# Flash Enlarge



## dudeking (Feb 7, 2007)

You know that effect you get with alot of flash adverts now when you hover over them and the get bigger?

Is that done with JS? I need to know for a drop down menu script and was just woundering.

Thanks Eddie


----------



## virox (Sep 10, 2007)

Hmm not too sure about a Flash movie being enlarge when you roll over it; perhaps this would be possible with frames and Javascript. I know that with images, you can easily resize the image when you rollover using CSS or Javascript.

Here's a Javascript example of an image rollover: http://www.huntingground.freeserve.co.uk/main/mainfram.htm?../imagery/img_thumbs.htm

And a CSS example: http://www.godandscience.org/general/image_rollover.html

You might be able to use those techniques with Flash.


----------



## dudeking (Feb 7, 2007)

basicly I created this flash menu

http://dudekingdesigns.co.uk/

I want the flash video to enlarge when hovering over the word menu. Rather than now where the flash video is always there.


----------



## Eriksrocks (Aug 7, 2005)

Yes, if you're talking about those annoying ads that expand to take up half your screen when you roll over them, they are done with a combination of Javascript and Actionscript.

Try taking a look at this page that describes how to create an expanding banner ad.
http://www.e-planning.net/support/expandable.html

Maybe you can apply that technique to your menu.


----------

## [Written request 1]
In the forum thread, what combination of technologies does Eriksrocks say is used to make those expanding ads work?
## [Written request 2]
Retype the forum thread from "Yes, if you're" to "Javascript and Actionscript.".

## [Information shown]

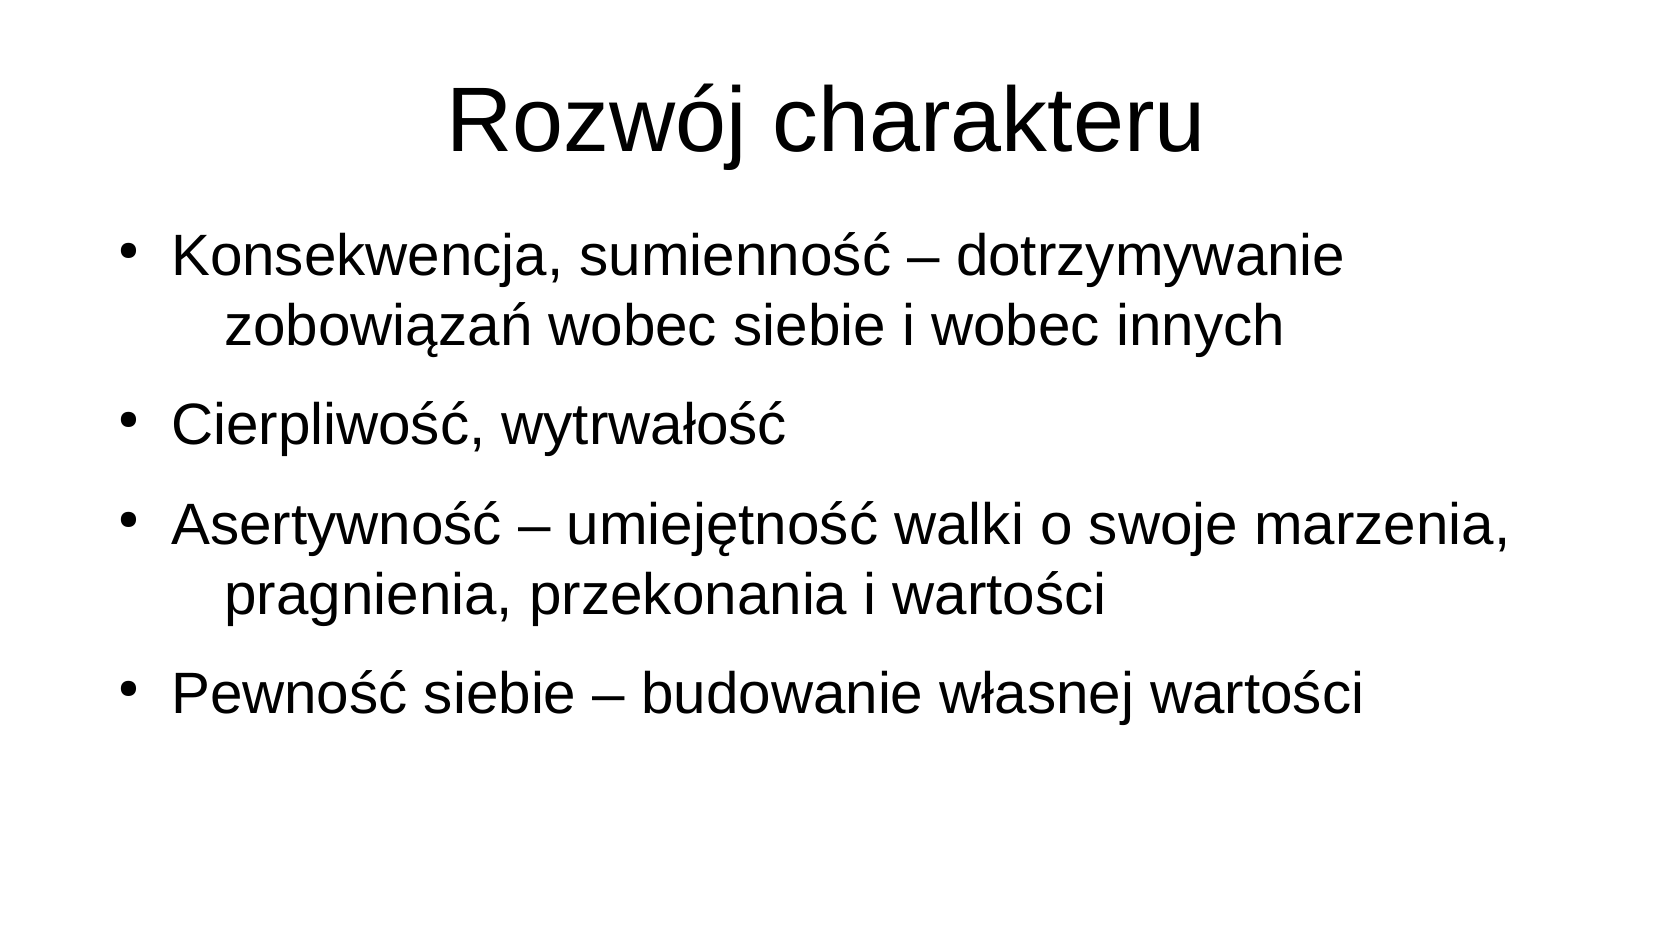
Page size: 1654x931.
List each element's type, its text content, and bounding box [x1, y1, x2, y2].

title Rozwój charakteru [82, 37, 1571, 193]
list Konsekwencja, sumienność – dotrzymywanie zobowiązań wobec siebie i wobec innych Cierpliwość, wytrwałość Asertywność – umiejętność walki o swoje marzenia, pragnienia, przekonania i wartości Pewność siebie – budowanie własnej wartości [82, 217, 1571, 758]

## [Worked solution 1]
A combination of Javascript and Actionscript.

## [Worked solution 2]
Yes, if you're talking about those annoying ads that expand to take up half your screen when you roll over them, they are done with a combination of Javascript and Actionscript.